● What to work on: Copy each line of the entries below that contains the string "down".

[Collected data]
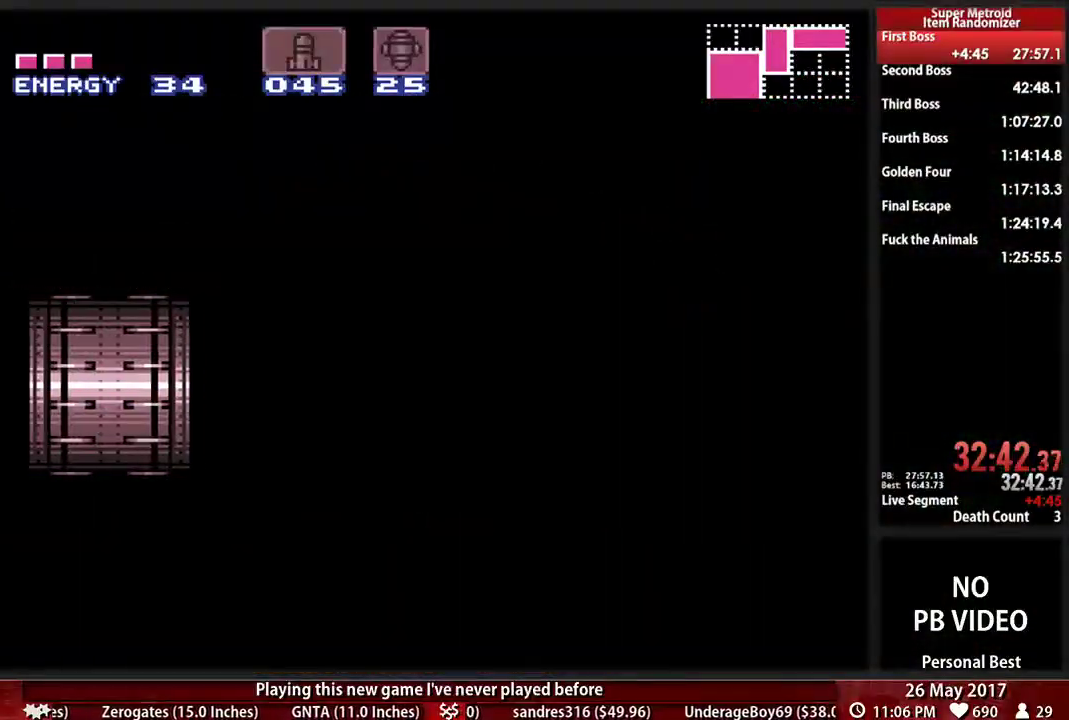
{"buttons": ["B", "X", "DPAD_LEFT"], "events": [[34, "X", "down"], [207, "X", "up"], [293, "X", "down"], [431, "X", "up"], [500, "X", "down"]]}
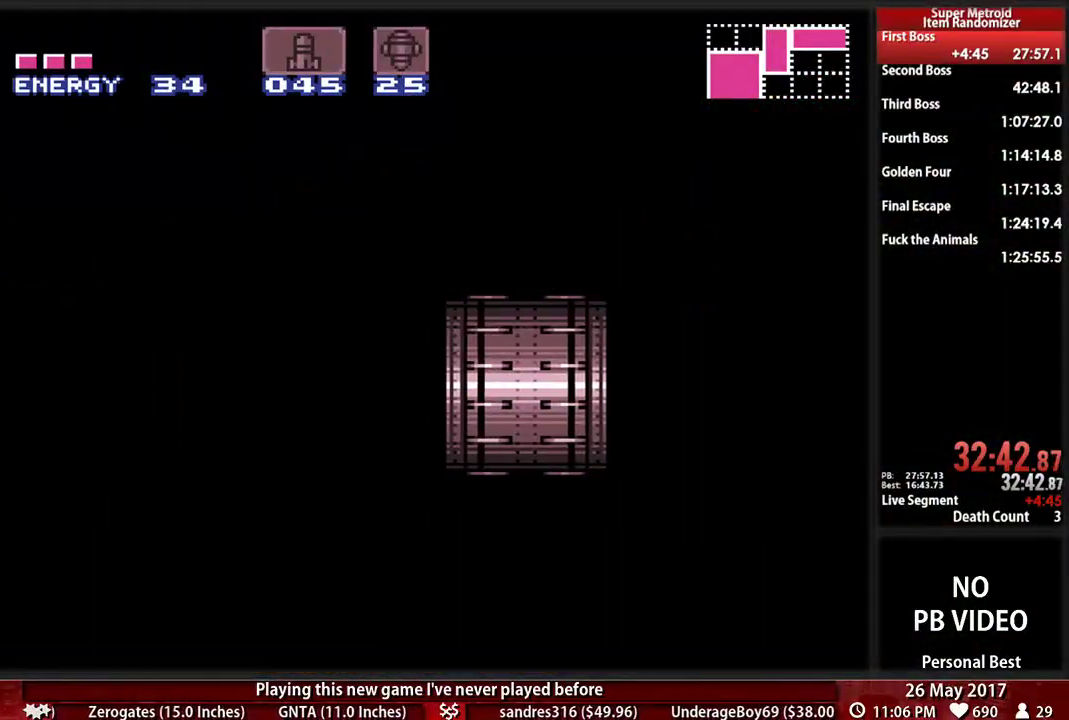
{"buttons": ["B", "DPAD_LEFT"], "events": [[172, "X", "up"], [259, "X", "down"], [397, "X", "up"]]}
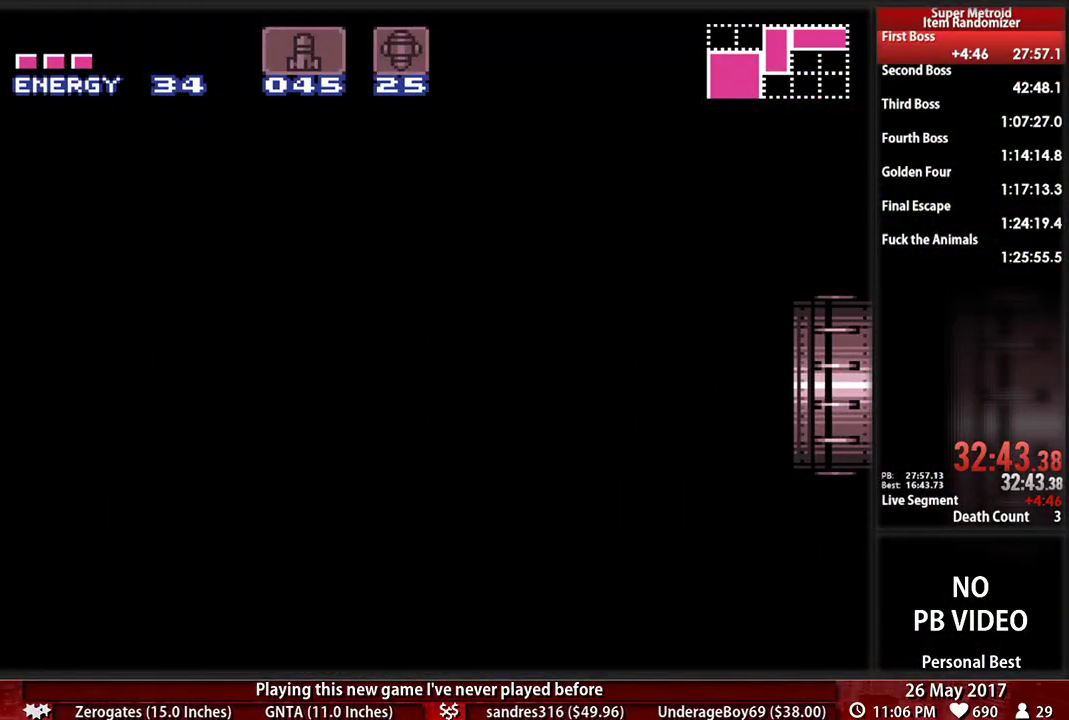
{"buttons": ["B", "DPAD_LEFT"], "events": []}
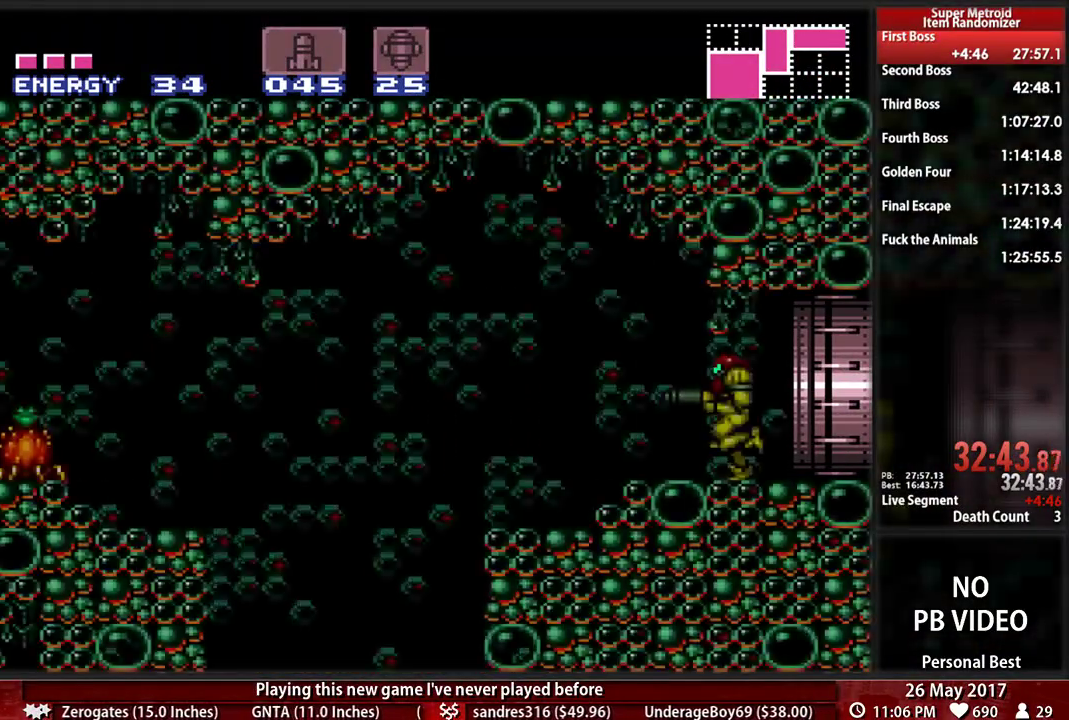
{"buttons": ["B", "X", "DPAD_LEFT"], "events": [[259, "B", "up"], [310, "B", "down"], [379, "X", "down"]]}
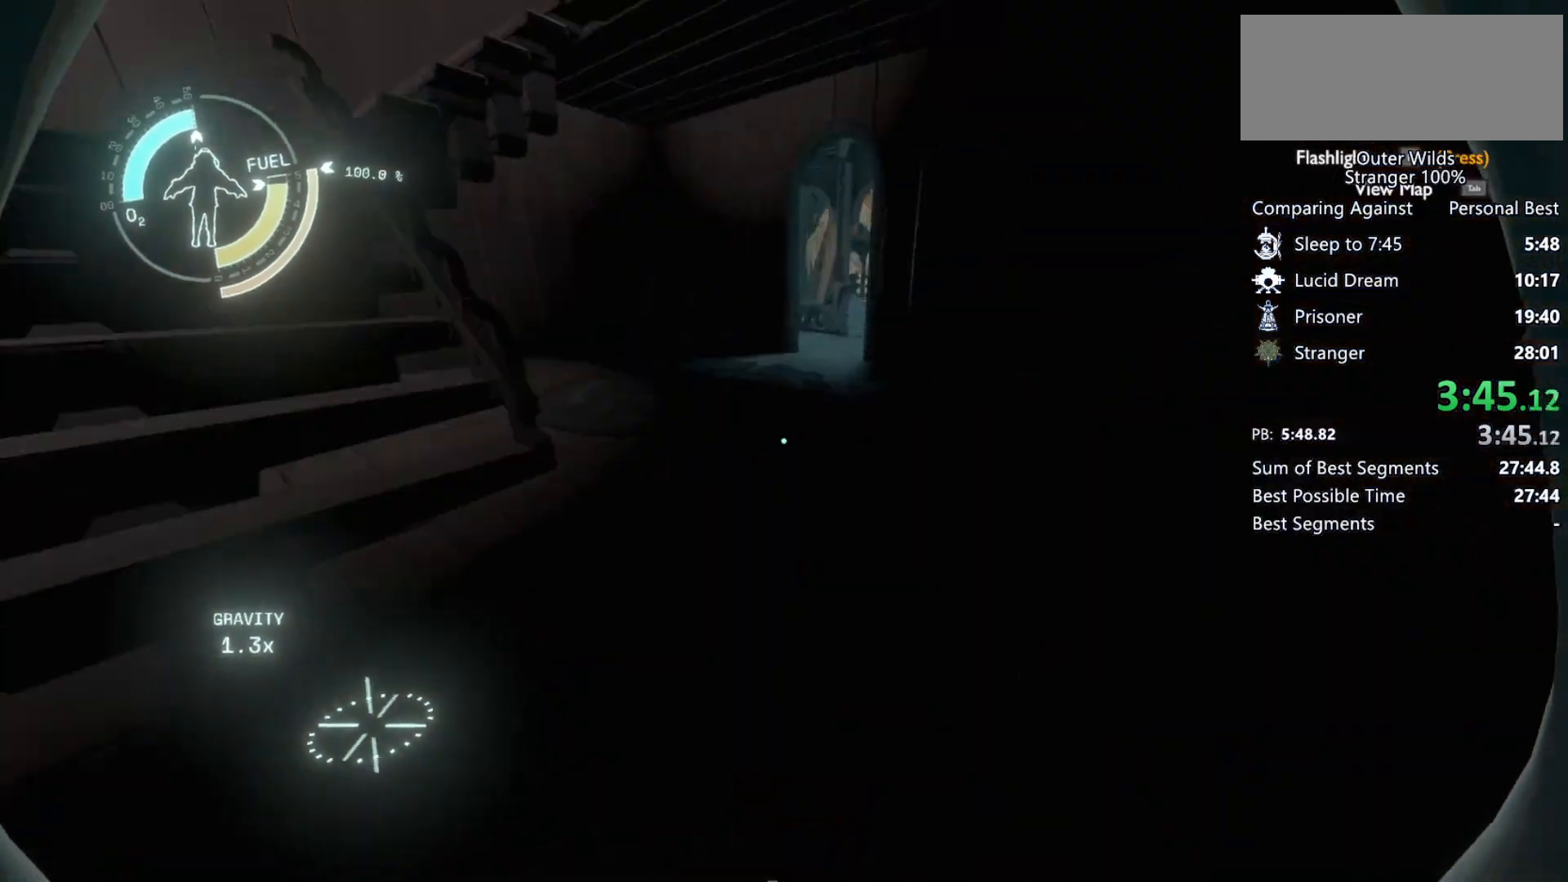
Gameplay with keyboard and mouse; each line is a JSON object with the keys and mouse buttons held at the frame after it. "events" lists presses ("down") and releases ("up") of "a", "ctrl", "d", "e", "f", "q", "r", "s", "shift", "space", "tab", "w", "mouse_left", "mouse_wheel", "mouse_right", "mouse_mb4" and "mouse_mb5" between this image and that frame as [ms after this image, input, new state], when the widget could be followed in between. "mouse_left", "mouse_wheel", "mouse_right", "mouse_mb4", "mouse_mb5" = the "left", "wheel", "right", "mb4", "mb5" buttons of the "mouse" list. No other keys are recorded. "wheel" means that the mouse wheel is clicked or scrolled. Mouse movement is not recorded.
{"keys": ["shift", "space", "w"], "mouse": [], "events": [[433, "shift", "down"], [467, "space", "down"]]}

● Result below:
{"buttons": ["B", "X", "DPAD_LEFT"], "events": [[34, "X", "down"], [207, "X", "up"], [293, "X", "down"], [431, "X", "up"], [500, "X", "down"]]}
{"buttons": ["B", "DPAD_LEFT"], "events": [[172, "X", "up"], [259, "X", "down"], [397, "X", "up"]]}
{"buttons": ["B", "X", "DPAD_LEFT"], "events": [[259, "B", "up"], [310, "B", "down"], [379, "X", "down"]]}
Gameplay with keyboard and mouse; each line is a JSON object with the keys and mouse buttons held at the frame after it. "events" lists presses ("down") and releases ("up") of "a", "ctrl", "d", "e", "f", "q", "r", "s", "shift", "space", "tab", "w", "mouse_left", "mouse_wheel", "mouse_right", "mouse_mb4" and "mouse_mb5" between this image and that frame as [ms after this image, input, new state], when the widget could be followed in between. "mouse_left", "mouse_wheel", "mouse_right", "mouse_mb4", "mouse_mb5" = the "left", "wheel", "right", "mb4", "mb5" buttons of the "mouse" list. No other keys are recorded. "wheel" means that the mouse wheel is clicked or scrolled. Mouse movement is not recorded.
{"keys": ["shift", "space", "w"], "mouse": [], "events": [[433, "shift", "down"], [467, "space", "down"]]}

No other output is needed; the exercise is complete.